[[ Input records open ]]
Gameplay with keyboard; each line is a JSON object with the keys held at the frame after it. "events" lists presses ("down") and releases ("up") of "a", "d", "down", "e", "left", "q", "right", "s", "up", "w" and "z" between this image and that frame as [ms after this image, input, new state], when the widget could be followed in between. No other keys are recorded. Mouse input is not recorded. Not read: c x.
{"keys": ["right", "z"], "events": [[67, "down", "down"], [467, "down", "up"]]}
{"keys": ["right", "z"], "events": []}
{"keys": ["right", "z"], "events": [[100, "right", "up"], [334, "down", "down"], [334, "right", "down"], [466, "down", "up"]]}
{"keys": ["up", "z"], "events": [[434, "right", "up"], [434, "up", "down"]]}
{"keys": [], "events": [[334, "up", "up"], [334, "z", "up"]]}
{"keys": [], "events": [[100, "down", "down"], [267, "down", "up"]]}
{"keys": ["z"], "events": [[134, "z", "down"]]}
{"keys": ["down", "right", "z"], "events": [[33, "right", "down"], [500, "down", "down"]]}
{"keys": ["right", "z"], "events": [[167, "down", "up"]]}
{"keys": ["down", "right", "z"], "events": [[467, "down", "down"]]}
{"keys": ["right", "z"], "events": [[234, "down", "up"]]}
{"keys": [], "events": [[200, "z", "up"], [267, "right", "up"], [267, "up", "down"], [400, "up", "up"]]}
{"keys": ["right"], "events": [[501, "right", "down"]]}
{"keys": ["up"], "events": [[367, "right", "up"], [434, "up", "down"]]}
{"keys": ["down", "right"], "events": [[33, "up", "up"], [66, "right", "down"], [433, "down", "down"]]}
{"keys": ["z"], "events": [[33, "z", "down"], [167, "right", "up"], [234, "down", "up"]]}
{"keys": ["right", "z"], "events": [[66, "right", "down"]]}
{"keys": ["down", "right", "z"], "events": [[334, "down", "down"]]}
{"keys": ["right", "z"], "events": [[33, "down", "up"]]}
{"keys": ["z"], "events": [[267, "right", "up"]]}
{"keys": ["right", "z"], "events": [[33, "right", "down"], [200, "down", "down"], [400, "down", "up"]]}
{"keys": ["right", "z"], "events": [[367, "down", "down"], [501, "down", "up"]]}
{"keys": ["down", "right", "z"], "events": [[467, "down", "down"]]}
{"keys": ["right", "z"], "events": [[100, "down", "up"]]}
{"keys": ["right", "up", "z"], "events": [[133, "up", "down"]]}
[[ Input records closed ]]
Exercise instructions: Take the listing above and write it out again exactly.

Result:
Gameplay with keyboard; each line is a JSON object with the keys held at the frame after it. "events" lists presses ("down") and releases ("up") of "a", "d", "down", "e", "left", "q", "right", "s", "up", "w" and "z" between this image and that frame as [ms after this image, input, new state], when the widget could be followed in between. No other keys are recorded. Mouse input is not recorded. Not read: c x.
{"keys": ["right", "z"], "events": [[67, "down", "down"], [467, "down", "up"]]}
{"keys": ["right", "z"], "events": []}
{"keys": ["right", "z"], "events": [[100, "right", "up"], [334, "down", "down"], [334, "right", "down"], [466, "down", "up"]]}
{"keys": ["up", "z"], "events": [[434, "right", "up"], [434, "up", "down"]]}
{"keys": [], "events": [[334, "up", "up"], [334, "z", "up"]]}
{"keys": [], "events": [[100, "down", "down"], [267, "down", "up"]]}
{"keys": ["z"], "events": [[134, "z", "down"]]}
{"keys": ["down", "right", "z"], "events": [[33, "right", "down"], [500, "down", "down"]]}
{"keys": ["right", "z"], "events": [[167, "down", "up"]]}
{"keys": ["down", "right", "z"], "events": [[467, "down", "down"]]}
{"keys": ["right", "z"], "events": [[234, "down", "up"]]}
{"keys": [], "events": [[200, "z", "up"], [267, "right", "up"], [267, "up", "down"], [400, "up", "up"]]}
{"keys": ["right"], "events": [[501, "right", "down"]]}
{"keys": ["up"], "events": [[367, "right", "up"], [434, "up", "down"]]}
{"keys": ["down", "right"], "events": [[33, "up", "up"], [66, "right", "down"], [433, "down", "down"]]}
{"keys": ["z"], "events": [[33, "z", "down"], [167, "right", "up"], [234, "down", "up"]]}
{"keys": ["right", "z"], "events": [[66, "right", "down"]]}
{"keys": ["down", "right", "z"], "events": [[334, "down", "down"]]}
{"keys": ["right", "z"], "events": [[33, "down", "up"]]}
{"keys": ["z"], "events": [[267, "right", "up"]]}
{"keys": ["right", "z"], "events": [[33, "right", "down"], [200, "down", "down"], [400, "down", "up"]]}
{"keys": ["right", "z"], "events": [[367, "down", "down"], [501, "down", "up"]]}
{"keys": ["down", "right", "z"], "events": [[467, "down", "down"]]}
{"keys": ["right", "z"], "events": [[100, "down", "up"]]}
{"keys": ["right", "up", "z"], "events": [[133, "up", "down"]]}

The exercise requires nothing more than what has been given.